The Tavistock said the judgment respected “the ability of our clinicians to engage actively and thoughtfully with our patients in decisions about their care and futures”.
“It affirms that it is for doctors, not judges, to decide on the capacity of under-16s to consent to medical treatment,” the trust said in a statement.
“This has been a fundamental part of the legal basis for health services for young people in this country and it is very significant that it has been reinforced so strongly in this judgment.”
The trust said it would work with commissioners and partners to improve the quality of care and decision making for its patients as well as the evidence base for treatment for children with gender identity issues.
However, Bell said the ruling did not address “the significant risk of harm” that children were exposed to by being given puberty blockers. Explaining her decision to seek permission to appeal to the Supreme Court, she said that the GIDS service sat “outside conventional medical practice and [had] become politicised”, meaning it was “inadequate to say ‘trust the doctor’”.
NHS to review treatment
Bell said she had “no regrets” about bringing the case and said it had been a “catalyst” for NHS England’s decision to examine the country’s approach to transgender healthcare.
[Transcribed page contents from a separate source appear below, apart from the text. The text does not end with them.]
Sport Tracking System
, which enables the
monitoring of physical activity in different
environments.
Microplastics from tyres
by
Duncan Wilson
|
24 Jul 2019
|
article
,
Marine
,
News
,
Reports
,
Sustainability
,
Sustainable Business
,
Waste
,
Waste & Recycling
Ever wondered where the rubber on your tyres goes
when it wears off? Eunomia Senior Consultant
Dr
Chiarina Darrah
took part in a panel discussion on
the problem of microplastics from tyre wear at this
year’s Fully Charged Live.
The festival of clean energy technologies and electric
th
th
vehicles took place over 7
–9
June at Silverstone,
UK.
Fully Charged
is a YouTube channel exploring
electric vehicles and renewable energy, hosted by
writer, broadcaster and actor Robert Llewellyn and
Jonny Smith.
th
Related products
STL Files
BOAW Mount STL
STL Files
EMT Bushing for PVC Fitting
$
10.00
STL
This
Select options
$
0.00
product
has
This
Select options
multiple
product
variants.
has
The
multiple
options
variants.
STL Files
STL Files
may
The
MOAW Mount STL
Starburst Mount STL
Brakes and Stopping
Last year, NHS England commissioned Dr Hilary Cass to review of gender identity services for young people, including the use of puberty blockers and cross-sex hormones, and she is expected to publish her findings next year.
“This will set out wide-ranging recommendations including on the use of puberty blockers and the many contested clinical issues identified by the court,” a spokesperson said.
“An independent multi professional review group will continue to confirm whether clinical decision making has followed a robust consent process now that the endocrine pathway has been re-opened by the Tavistock.”